Heartache
When you truly love someone, you pour your everything into keeping a smile on their face, a sparkle in their eye, and their heart light, and full of love.
But what happens, when the love, becomes a deep sadness, that is seemingly inescapable? Would one hold on, and hope for better times?
Or would one be desperate to free themselves from the heartache? What began as a source of happiness, has now become and abys of sadness that seems too deep to escape.
The sadness begins to drown your soul, and deprive you of the very breath in your lungs. Your heart, no longer beats in happiness, but instead, beats in anxiety and fear. Anger and regret.
So how does one survive this?
For me, I barely did. The pain that weighed on my heart began to suck the life and energy from me. Along with the will to pursue my greatest dreams.
I began to stop doing things I'd done all my life, the joy I once had in the simple things in life began fading faster and faster in a seemingly eternal cycle of pain and tears.
I stopped drawing, singing, and playing guitar. I stopped looking forward to going to school and began to dread the very thought of it.

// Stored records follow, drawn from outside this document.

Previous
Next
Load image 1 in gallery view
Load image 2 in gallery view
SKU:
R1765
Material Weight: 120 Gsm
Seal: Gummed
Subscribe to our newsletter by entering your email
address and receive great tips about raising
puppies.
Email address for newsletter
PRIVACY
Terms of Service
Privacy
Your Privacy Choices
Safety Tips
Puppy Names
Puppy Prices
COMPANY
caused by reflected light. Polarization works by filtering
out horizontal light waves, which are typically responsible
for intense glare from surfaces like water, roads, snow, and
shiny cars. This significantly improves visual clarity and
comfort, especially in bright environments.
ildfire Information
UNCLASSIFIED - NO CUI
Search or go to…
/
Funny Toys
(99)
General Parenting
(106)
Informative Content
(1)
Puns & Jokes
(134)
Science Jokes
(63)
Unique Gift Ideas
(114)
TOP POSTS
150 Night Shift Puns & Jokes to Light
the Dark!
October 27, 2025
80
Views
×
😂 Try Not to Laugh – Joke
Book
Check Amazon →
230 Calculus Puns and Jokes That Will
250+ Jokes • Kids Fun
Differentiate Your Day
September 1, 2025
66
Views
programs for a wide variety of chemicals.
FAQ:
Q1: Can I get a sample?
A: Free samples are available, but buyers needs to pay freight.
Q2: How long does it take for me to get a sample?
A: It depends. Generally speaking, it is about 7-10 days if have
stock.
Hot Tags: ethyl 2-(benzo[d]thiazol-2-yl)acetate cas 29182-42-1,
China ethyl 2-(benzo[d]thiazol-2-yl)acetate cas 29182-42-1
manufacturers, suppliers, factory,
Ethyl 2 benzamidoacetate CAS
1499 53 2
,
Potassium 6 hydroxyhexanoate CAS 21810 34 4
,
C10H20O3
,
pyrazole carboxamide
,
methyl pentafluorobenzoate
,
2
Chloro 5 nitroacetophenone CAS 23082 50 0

I dreaded the judging eyes, and critical glances. The very idea of walking those halls turned my stomach because all I could feel was either judgement and criticism, or resentment and hatred.
Not even the support from the few friends I had was enough to dull the pain and let me breathe again. By the next year, more people knew me and even less people spoke to me.
Those people that I thought would stick around to help me out, became more and more distant. I began to feel like the new girl in town all over again.
I felt like nobody knew me or even wanted to speak to me. While I was going through counseling, all the goals that I had made, became hollow and empty.